In order to develop these skills in a program that usually focuses on mathematical theory and programming ability, I've sketched out some projects and exercises that could fit into a workshop or course.

The instructor (me) would ask colleagues from other fields that use quantitative data, such as sociology, anthropology, biology, business, ecological restoration, and history for reports from previous or current projects.

The students would read the reports and identify what the sampling method was, what analysis was done, and to check the assumptions on those methods to the data. They would interpret the results in their own words (not in the words of the discussion or conclusion section), and compose a couple of questions about the research that weren't answered. These questions don't have to pertain to the domain; they should pertain to the methodology. These would be questions like: were there any outliers that affected your results? Did you consider multiple testing? Did you consider regression/anova?
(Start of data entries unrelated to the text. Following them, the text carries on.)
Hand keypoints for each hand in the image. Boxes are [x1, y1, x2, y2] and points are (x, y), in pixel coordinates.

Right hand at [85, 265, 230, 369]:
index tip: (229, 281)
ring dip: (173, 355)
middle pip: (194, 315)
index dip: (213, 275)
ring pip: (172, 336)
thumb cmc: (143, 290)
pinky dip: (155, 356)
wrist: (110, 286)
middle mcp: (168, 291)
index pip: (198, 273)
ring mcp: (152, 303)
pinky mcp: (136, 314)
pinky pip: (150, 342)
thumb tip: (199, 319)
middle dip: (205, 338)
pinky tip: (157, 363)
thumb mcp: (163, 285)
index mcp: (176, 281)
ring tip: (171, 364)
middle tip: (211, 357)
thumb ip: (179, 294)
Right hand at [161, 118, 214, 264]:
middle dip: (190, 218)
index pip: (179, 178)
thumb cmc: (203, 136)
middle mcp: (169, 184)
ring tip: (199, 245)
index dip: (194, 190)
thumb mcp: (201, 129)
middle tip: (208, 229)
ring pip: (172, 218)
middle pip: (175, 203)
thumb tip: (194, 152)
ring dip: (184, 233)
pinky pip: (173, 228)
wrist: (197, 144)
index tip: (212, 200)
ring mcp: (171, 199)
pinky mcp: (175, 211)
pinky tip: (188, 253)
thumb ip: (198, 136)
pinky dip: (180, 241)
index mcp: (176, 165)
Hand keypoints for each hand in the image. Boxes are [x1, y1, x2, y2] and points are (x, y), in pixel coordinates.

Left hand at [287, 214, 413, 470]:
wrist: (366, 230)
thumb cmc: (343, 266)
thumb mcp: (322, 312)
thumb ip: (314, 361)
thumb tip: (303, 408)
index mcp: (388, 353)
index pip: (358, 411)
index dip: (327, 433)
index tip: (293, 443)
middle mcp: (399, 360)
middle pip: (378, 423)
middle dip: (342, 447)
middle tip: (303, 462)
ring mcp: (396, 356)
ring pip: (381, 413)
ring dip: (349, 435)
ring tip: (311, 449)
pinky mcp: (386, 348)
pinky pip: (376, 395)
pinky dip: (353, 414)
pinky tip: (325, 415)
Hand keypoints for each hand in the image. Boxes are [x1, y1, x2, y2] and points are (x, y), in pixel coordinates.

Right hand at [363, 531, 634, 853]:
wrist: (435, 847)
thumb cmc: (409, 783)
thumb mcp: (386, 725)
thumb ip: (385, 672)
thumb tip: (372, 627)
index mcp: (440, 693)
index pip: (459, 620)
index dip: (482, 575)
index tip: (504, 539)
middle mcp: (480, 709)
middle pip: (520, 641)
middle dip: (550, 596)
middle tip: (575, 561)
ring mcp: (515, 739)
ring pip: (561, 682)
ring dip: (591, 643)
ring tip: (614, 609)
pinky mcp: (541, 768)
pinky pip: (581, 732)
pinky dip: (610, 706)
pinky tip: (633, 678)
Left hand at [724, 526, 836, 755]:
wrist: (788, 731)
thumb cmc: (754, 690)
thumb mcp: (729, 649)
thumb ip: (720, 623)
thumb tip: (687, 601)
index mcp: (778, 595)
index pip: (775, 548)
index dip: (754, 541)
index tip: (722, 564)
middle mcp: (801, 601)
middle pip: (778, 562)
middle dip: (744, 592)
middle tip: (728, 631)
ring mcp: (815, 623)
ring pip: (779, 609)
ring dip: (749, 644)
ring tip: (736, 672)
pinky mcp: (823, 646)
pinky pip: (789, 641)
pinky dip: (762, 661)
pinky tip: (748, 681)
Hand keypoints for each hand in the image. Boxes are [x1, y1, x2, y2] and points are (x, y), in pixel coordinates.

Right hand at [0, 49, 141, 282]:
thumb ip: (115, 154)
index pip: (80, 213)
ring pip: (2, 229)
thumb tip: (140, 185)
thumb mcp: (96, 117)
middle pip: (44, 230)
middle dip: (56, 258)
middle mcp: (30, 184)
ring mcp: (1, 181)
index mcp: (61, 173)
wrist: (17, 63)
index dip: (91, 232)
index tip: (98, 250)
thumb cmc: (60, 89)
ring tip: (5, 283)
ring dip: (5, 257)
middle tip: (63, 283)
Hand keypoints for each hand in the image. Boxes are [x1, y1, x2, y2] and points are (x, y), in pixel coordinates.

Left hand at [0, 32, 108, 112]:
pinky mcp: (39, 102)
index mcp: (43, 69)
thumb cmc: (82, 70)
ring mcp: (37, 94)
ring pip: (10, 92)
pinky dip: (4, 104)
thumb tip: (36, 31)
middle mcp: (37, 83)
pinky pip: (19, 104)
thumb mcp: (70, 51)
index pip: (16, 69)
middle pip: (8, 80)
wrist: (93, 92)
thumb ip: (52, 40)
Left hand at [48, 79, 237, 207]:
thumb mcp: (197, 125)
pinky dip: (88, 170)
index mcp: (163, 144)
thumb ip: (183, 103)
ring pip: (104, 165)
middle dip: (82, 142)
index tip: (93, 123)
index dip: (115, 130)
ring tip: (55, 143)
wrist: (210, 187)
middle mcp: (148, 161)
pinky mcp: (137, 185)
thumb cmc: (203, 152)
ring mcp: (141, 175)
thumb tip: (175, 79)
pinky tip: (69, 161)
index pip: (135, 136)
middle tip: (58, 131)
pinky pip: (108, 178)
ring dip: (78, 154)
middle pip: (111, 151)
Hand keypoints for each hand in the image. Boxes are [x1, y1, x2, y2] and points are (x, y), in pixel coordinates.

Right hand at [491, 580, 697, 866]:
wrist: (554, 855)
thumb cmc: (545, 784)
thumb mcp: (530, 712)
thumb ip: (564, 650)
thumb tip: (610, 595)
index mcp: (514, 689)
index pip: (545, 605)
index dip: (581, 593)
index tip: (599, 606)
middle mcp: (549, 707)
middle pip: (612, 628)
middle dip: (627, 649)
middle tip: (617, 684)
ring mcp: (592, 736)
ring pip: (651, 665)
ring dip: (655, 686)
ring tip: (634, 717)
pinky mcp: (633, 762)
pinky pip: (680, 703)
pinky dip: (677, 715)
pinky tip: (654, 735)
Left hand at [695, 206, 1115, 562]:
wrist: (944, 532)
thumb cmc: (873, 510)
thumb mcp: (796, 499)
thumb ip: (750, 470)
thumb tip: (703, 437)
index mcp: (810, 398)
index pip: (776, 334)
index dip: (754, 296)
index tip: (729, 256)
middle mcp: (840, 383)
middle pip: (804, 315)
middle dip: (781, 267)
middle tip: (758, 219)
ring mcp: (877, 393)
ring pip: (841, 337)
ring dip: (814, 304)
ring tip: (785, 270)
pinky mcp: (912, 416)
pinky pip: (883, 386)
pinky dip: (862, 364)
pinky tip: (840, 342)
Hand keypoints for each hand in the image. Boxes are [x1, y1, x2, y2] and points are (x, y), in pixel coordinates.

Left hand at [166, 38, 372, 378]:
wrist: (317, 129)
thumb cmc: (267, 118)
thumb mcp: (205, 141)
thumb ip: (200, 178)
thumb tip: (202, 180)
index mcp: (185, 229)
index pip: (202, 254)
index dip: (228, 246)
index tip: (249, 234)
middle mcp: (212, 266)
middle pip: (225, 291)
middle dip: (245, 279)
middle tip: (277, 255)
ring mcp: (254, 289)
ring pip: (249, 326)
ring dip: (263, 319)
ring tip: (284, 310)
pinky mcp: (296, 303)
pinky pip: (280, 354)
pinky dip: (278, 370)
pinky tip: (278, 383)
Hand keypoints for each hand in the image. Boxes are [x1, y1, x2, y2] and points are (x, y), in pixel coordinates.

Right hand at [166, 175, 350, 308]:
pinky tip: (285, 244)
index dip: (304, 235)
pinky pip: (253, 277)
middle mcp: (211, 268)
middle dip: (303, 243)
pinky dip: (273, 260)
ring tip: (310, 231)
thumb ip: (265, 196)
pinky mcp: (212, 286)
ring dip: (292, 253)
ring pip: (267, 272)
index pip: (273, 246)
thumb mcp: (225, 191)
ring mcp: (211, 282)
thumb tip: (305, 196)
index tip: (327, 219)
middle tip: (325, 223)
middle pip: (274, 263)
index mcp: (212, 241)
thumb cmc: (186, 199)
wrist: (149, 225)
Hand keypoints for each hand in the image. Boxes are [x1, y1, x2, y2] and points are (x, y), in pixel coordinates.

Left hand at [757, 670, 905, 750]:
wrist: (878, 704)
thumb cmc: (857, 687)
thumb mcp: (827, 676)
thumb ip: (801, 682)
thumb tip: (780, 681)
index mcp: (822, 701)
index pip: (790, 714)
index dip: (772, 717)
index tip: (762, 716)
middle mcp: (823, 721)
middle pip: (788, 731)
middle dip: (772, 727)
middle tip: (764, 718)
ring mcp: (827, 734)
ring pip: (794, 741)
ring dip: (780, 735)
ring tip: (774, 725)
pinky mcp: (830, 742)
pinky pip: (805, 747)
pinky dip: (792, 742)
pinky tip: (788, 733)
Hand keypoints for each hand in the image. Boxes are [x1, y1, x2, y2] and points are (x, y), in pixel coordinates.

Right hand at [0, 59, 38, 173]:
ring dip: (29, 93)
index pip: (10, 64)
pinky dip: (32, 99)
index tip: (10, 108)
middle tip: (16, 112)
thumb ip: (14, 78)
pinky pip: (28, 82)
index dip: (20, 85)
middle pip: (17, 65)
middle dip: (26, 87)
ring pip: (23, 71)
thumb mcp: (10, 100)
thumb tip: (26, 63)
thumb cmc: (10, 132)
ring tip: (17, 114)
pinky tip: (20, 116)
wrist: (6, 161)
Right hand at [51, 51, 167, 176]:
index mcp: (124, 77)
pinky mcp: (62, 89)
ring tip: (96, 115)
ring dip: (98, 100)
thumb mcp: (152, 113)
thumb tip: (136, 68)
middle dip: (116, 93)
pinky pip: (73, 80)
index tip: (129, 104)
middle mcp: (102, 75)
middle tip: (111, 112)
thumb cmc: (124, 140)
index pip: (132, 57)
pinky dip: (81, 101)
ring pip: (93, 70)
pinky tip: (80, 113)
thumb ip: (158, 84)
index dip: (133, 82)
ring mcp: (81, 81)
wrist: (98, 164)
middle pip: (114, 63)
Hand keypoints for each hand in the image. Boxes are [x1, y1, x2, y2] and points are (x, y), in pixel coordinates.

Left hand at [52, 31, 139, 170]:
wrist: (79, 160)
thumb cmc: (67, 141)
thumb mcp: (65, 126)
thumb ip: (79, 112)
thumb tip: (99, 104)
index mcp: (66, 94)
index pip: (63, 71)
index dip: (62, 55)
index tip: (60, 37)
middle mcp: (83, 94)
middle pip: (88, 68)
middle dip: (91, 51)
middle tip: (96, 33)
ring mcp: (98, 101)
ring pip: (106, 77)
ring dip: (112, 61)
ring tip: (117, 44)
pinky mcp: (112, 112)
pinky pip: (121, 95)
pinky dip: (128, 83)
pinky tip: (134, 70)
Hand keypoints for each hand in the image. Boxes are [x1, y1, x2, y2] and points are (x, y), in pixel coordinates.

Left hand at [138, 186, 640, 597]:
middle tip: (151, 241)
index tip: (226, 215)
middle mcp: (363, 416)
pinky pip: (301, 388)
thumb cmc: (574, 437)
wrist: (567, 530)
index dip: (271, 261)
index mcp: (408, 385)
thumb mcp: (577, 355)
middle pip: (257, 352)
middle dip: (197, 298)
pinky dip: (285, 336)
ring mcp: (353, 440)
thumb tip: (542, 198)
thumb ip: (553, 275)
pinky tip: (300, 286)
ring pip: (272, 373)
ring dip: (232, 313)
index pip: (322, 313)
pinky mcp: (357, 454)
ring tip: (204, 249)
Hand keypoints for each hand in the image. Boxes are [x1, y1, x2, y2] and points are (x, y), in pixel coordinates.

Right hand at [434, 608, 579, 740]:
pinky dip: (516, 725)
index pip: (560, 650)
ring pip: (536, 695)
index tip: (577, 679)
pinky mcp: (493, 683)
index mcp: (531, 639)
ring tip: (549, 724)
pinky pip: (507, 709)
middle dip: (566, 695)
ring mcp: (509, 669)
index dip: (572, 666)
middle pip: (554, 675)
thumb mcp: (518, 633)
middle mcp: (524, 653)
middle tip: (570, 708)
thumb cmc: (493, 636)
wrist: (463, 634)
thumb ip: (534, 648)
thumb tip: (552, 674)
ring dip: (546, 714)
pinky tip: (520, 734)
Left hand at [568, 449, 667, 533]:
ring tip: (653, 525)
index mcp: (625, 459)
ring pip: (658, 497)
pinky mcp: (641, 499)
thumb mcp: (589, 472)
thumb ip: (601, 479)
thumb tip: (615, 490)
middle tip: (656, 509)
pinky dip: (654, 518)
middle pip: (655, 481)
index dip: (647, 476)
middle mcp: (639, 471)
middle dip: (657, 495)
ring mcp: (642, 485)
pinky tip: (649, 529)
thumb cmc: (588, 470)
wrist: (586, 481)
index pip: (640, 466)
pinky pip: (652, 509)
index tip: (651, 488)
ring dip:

For example, for this research report, Water Quality of Stoney Creek and its Effects on Salmon Spawning, by SFU undergrads by Oak, Tony; Thai, Michelle; Orgil, Indra; Ngo, Kevin; Lu, Jerry , available at http://summit.sfu.ca/item/12770

A writing assignment could be:

  • What were the parameters to be estimated?
  • What biologically important thresholds or critical values are mentioned for the parameters being estimated?
  • What sampling method was used? How many sampling units are there?
  • Were there any null hypotheses being tested? If so, were they rejected? Should they have been?
  • Describe the qualitative differences between the four sites. Use the map and Figs 4,5,6, and 7.
  • In your own words, summarize the quantitative data described in Figures 2 and 3.
  • Compose two suggestions or questions about the analysis that may not have been considered.
  • Describe one way you could build upon (e.g. expand, follow up) this study, the type of information you would collect from this new work, and what additional conclusions you could make if the data matched your expectations.

(Note: Please don't take these questions as a criticism of this research report. It was selected to show how material is available within one's on campus. Even a quick skim of the report will show it's truly excellent work for undergrads.)


Another exercise I'm thinking of doing is to have students copy edit some scientific writing. This could be a publication or a blog post. I would do this twice; once with a well written work, and once in something of questionable quality like the unedited papers that come out of discount publishers. If I used something from ArXiv, with the authors' permission, I could use later, more complete versions of the same work as a 'key'. However using ArXiv is untenable for graded work because the 'key' is publicly available.


Also, there are the reading comprehension exercises.The ones I had posted earlier (here and here) were meant to be done in less than 2 hours, and had questions focused on specific statistical topics. Another possibility is to write more such assignments that require less statistical expertise, but more in-depth composition.